Curiously though, Pagan had what can only be called a bad defensive year. The eyes picked it up -- particularly on throws -- and the metrics nodded in accord. At minus 16.1 UZR, Pagan in 2011 was as bad as he was good in 2010. The first way to approach this oddity is by assailing defensive metrics, which retain some rough edges and which require more than a year's data to reach a threshold of reliability.On the other hand, it seems probable that "defensive slumps" are more common and more detrimental than baseball fans like to believe. World class fielding isn't only physically demanding; it's hard to do -- a symphony of motions at blitzing speed ruined by an offbeat step, a poor read, an arcing route, suboptimal footwork, a bad throw. In short, kind of like batting, we should expect variability year to year.

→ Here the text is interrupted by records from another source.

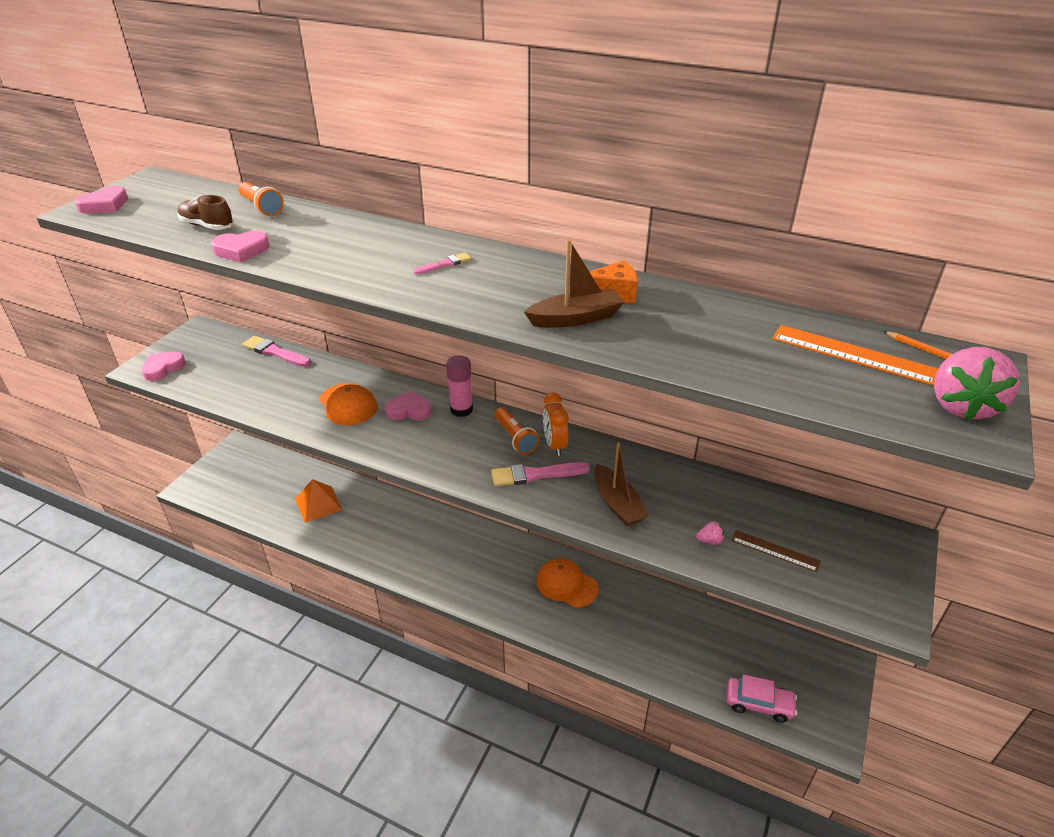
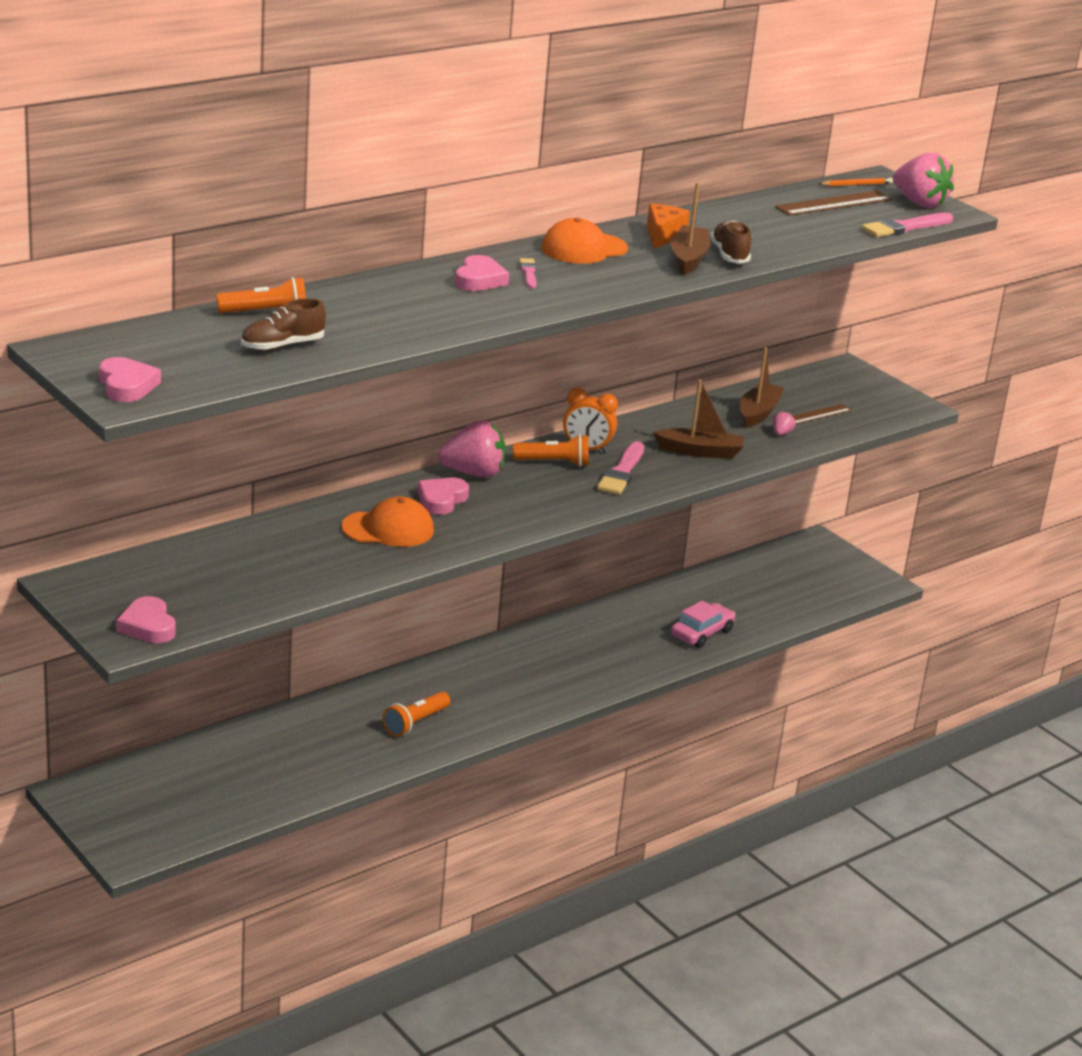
camera: 65 degrees left, 10 degrees down
(241, 250) = (377, 342): pink heart -> pink heart (479, 279)
(275, 352) = (208, 545): pink brush -> pink brush (905, 227)
(318, 504) = (290, 754): orange pyramid -> none
(387, 540) = (415, 723): none -> orange flashlight
(461, 409) = (473, 473): pink glue stick -> pink strawberry
(566, 584) = (599, 636): orange cap -> orange cap (584, 249)
(615, 335) = (729, 255): none -> brown shoe
(731, 513) = (758, 413): none -> brown boat
(759, 704) = (823, 598): pink car -> pink car (702, 633)
(853, 354) = (834, 203): orange ruler -> brown ruler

2011 was a downer all over. After a season and a half playing like an All Star, Angel's bat slid back to about exactly league average, with less and smaller contact producing a .694 OPS. That will play fine for a wizard in center field -- did the Mets expect more from Torres? -- but on both sides of the ball, Angel had played himself into expendability, where a weak-hitting center fielder and a bullpen arm looked like a strong return.
What happened? Daily News writer Andy Martino found Pagan sullen and morose, his sudden quiet coinciding with bouts of dehydration and fatigue. (Ring bells?) Martino also hints that higher ups were growing tired of Pagan's clubhouse act (of being quiet). But who knows? When the going was good, the Mets nominated Pagan for a Clemente award and gave him the pick of the finest shaving cream pies in Queens. In San Francisco he's a grinning fool again. So really, who knows. We know Pagan's 2012 is a near carbon copy of his 2010 offensively, and that he's been 3.6 wins better than Andres Torres and Ramon Ramirez combined.
But then, we wouldn't have traded that Angel Pagan. We traded the guy who somehow just wasn't a star, just wasn't the future of center field, and promised to slip back to being the fourth outfielder the Mets had long taken him for.
Most underrated in baseball? I don't know. But Angel Pagan might just be the most underrated starting fourth outfielder I've ever seen.